Green Turtle is three miles long and half a mile wide, and far removed from the five-star glitz often associated with the Bahamas. Most of the island's 450 inhabitants live in the 'capital' — the fishing village of New Plymouth.
On September 1, 2019 Hurricane Dorian hit the Out Islands, and the damage is still being repaired. With winds of 225mph, it was on a par with the worst ever Atlantic storm to make landfall, the Labor Day hurricane of 1935.
The brightly painted older homes in New Plymouth are unique in the Bahamas, with their tidy, steep-pitched roofs.

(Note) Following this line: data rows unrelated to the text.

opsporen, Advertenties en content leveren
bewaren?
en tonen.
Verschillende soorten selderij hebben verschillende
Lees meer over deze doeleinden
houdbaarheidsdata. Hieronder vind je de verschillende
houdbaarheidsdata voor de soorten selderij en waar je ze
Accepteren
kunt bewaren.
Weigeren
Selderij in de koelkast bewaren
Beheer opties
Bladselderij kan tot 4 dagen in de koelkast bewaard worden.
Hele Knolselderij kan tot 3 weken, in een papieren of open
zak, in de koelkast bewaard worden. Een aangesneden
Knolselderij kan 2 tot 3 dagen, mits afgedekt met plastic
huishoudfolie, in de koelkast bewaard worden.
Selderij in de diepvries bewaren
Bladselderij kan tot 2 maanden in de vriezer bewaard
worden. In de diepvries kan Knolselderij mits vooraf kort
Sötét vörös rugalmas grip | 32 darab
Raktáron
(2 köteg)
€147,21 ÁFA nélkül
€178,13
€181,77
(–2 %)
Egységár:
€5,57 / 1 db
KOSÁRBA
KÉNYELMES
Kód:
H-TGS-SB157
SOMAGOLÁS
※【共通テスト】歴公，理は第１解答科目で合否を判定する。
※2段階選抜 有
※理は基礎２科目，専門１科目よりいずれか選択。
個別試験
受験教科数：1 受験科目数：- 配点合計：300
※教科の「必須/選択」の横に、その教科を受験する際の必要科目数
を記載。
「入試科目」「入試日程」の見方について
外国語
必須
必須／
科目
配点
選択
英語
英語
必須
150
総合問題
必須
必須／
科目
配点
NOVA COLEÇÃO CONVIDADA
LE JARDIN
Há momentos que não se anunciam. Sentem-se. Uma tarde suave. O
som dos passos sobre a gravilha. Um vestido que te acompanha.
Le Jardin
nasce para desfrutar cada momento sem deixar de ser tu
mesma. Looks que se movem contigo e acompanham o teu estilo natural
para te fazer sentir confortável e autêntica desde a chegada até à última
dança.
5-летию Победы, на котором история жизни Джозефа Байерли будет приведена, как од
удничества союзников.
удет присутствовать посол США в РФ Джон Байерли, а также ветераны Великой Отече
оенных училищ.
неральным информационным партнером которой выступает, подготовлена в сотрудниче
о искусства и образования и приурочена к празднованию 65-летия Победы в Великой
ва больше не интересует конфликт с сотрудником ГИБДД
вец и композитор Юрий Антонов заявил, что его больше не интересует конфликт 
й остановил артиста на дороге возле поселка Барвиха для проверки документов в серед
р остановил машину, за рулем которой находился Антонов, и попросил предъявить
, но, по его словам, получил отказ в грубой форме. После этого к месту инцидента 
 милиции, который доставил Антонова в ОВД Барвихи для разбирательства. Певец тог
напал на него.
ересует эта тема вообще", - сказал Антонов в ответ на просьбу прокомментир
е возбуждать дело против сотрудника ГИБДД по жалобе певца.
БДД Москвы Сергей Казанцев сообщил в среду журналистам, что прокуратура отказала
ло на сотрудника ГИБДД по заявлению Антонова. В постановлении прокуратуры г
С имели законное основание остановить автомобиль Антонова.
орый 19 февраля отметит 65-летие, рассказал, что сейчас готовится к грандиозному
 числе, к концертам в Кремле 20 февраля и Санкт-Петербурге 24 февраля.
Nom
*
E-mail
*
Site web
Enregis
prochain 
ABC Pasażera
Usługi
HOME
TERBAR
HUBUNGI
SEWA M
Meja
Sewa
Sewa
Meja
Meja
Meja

This is because it was first settled by British 'loyalists' from New England in the 1780s, during the American Revolution.
A Union Jack flutters in New Plymouth's Loyalist Memorial Sculpture Garden; a Bahamian National Monument featuring 24 busts of prominent islanders arranged around a central pair of life-sized bronze figures of both black and white loyalist women, sculpted by James Mastin.
The name Green Turtle Cay originates from the turtle population which was hunted to virtual extinction for the production of turtle soup. Now the turtles are protected and thriving in the coves, inlets and mangrove marshes.
My ferry back to Abaco stops at Elbow Cay, where I visit the last functioning kerosene-powered lighthouse in the world. There used to be 18,000 of them, many British built, like Elbow Reef. Its arrival in 1863 marked the end of a thriving local industry: shipwrecking.
I take another short-hop ferry across South Abaco Sound and stop at Marsh Harbour, the main town on Abaco, the second biggest island in the Bahamas. Here I check into the Abaco Beach Resort, set in 40 acres, boasting its own marina. I go to Trissies, a local hangout, for breakfast, where I try pickled lamb's tongue and soused pig's foot — surprisingly tasty.
I head off for 'Da Bush N Da Beach' nature tour with wildlife expert Marcus Davis in the 33,000-acre Blue Holes National Park. We are soon at Dan's Cave, one of three renowned cave-diving venues on Great Abaco. There are miles of labyrinthine chambers to discover leading out to the Marls, the shallow bay where folk pay a fortune to hunt bonefish.
This is a world away from the bling of Nassau and the opulence of Exuma. Perfectly preserved, if a little storm-battered, Great Abaco and its Out Islands are offgrid, unspoilt and deeply romantic. But watch out for sharks — stick close to Brendal if you go snorkelling off the reef.